_TASK OBJECTIVE_. Lay out each line of text in the data below as a Markdown table with the columns No. and Line, numbering the rows in order and skipping blank lines. Leave the pictures out of the table.

Collected data entries:
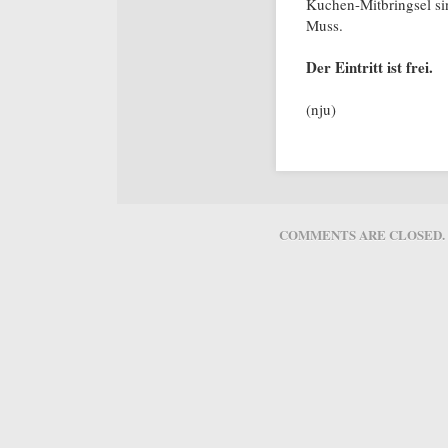
Kuchen-Mitbringsel si
Muss.
Der Eintritt ist frei.
(nju)
COMMENTS ARE CLOSED.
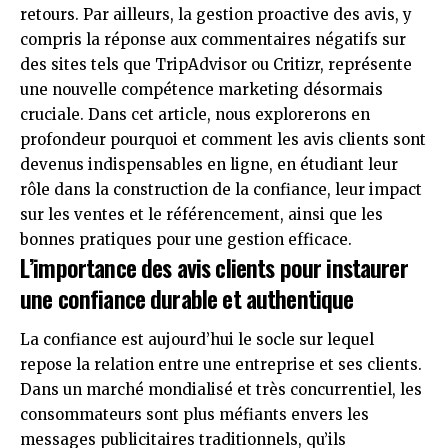
retours. Par ailleurs, la gestion proactive des avis, y
compris la réponse aux commentaires négatifs sur
des sites tels que TripAdvisor ou Critizr, représente
une nouvelle compétence marketing désormais
cruciale. Dans cet article, nous explorerons en
profondeur pourquoi et comment les avis clients sont
devenus indispensables en ligne, en étudiant leur
rôle dans la construction de la confiance, leur impact
sur les ventes et le référencement, ainsi que les
bonnes pratiques pour une gestion efficace.
L’importance des avis clients pour instaurer
une confiance durable et authentique
La confiance est aujourd’hui le socle sur lequel
repose la relation entre une entreprise et ses clients.
Dans un marché mondialisé et très concurrentiel, les
consommateurs sont plus méfiants envers les
messages publicitaires traditionnels, qu’ils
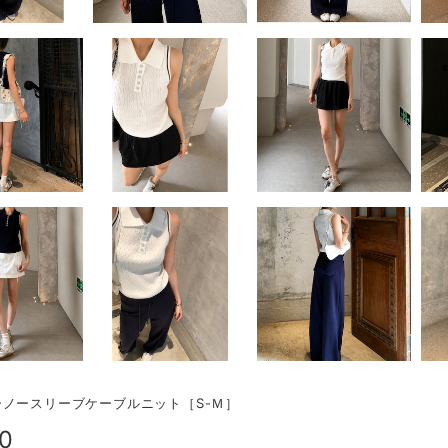
ーノースリーブケーブルニット［S-Ｍ］
80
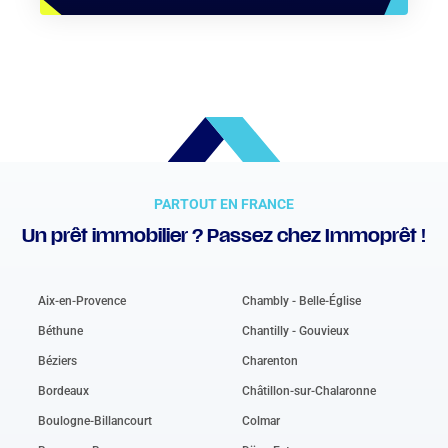
PARTOUT EN FRANCE
Un prêt immobilier ? Passez chez Immoprêt !
Aix-en-Provence
Chambly - Belle-Église
Béthune
Chantilly - Gouvieux
Béziers
Charenton
Bordeaux
Châtillon-sur-Chalaronne
Boulogne-Billancourt
Colmar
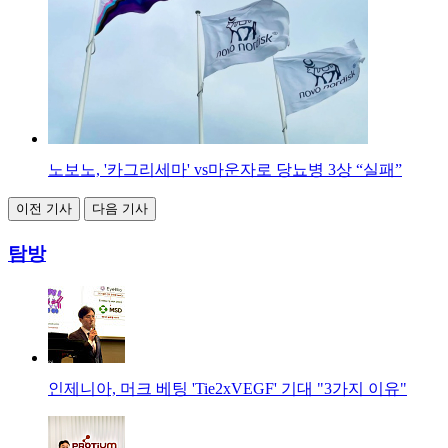
노보노, '카그리세마' vs마운자로 당뇨병 3상 “실패”
이전 기사
다음 기사
탐방
인제니아, 머크 베팅 'Tie2xVEGF' 기대 "3가지 이유"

_ANSWER SECTION_.
| No. | Line |
|---|---|
| 1 | Kuchen-Mitbringsel si |
| 2 | Muss. |
| 3 | Der Eintritt ist frei. |
| 4 | (nju) |
| 5 | COMMENTS ARE CLOSED. |
| 6 | retours. Par ailleurs, la gestion proactive des avis, y |
| 7 | compris la réponse aux commentaires négatifs sur |
| 8 | des sites tels que TripAdvisor ou Critizr, représente |
| 9 | une nouvelle compétence marketing désormais |
| 10 | cruciale. Dans cet article, nous explorerons en |
| 11 | profondeur pourquoi et comment les avis clients sont |
| 12 | devenus indispensables en ligne, en étudiant leur |
| 13 | rôle dans la construction de la confiance, leur impact |
| 14 | sur les ventes et le référencement, ainsi que les |
| 15 | bonnes pratiques pour une gestion efficace. |
| 16 | L’importance des avis clients pour instaurer |
| 17 | une confiance durable et authentique |
| 18 | La confiance est aujourd’hui le socle sur lequel |
| 19 | repose la relation entre une entreprise et ses clients. |
| 20 | Dans un marché mondialisé et très concurrentiel, les |
| 21 | consommateurs sont plus méfiants envers les |
| 22 | messages publicitaires traditionnels, qu’ils |
| 23 | ーノースリーブケーブルニット［S-Ｍ］ |
| 24 | 80 |
| 25 | PARTOUT EN FRANCE |
| 26 | Un prêt immobilier ? Passez chez Immoprêt ! |
| 27 | Aix-en-Provence |
| 28 | Chambly - Belle-Église |
| 29 | Béthune |
| 30 | Chantilly - Gouvieux |
| 31 | Béziers |
| 32 | Charenton |
| 33 | Bordeaux |
| 34 | Châtillon-sur-Chalaronne |
| 35 | Boulogne-Billancourt |
| 36 | Colmar |
| 37 | 노보노, '카그리세마' vs마운자로 당뇨병 3상 “실패” |
| 38 | 이전 기사 |
| 39 | 다음 기사 |
| 40 | 탐방 |
| 41 | 인제니아, 머크 베팅 'Tie2xVEGF' 기대 "3가지 이유" |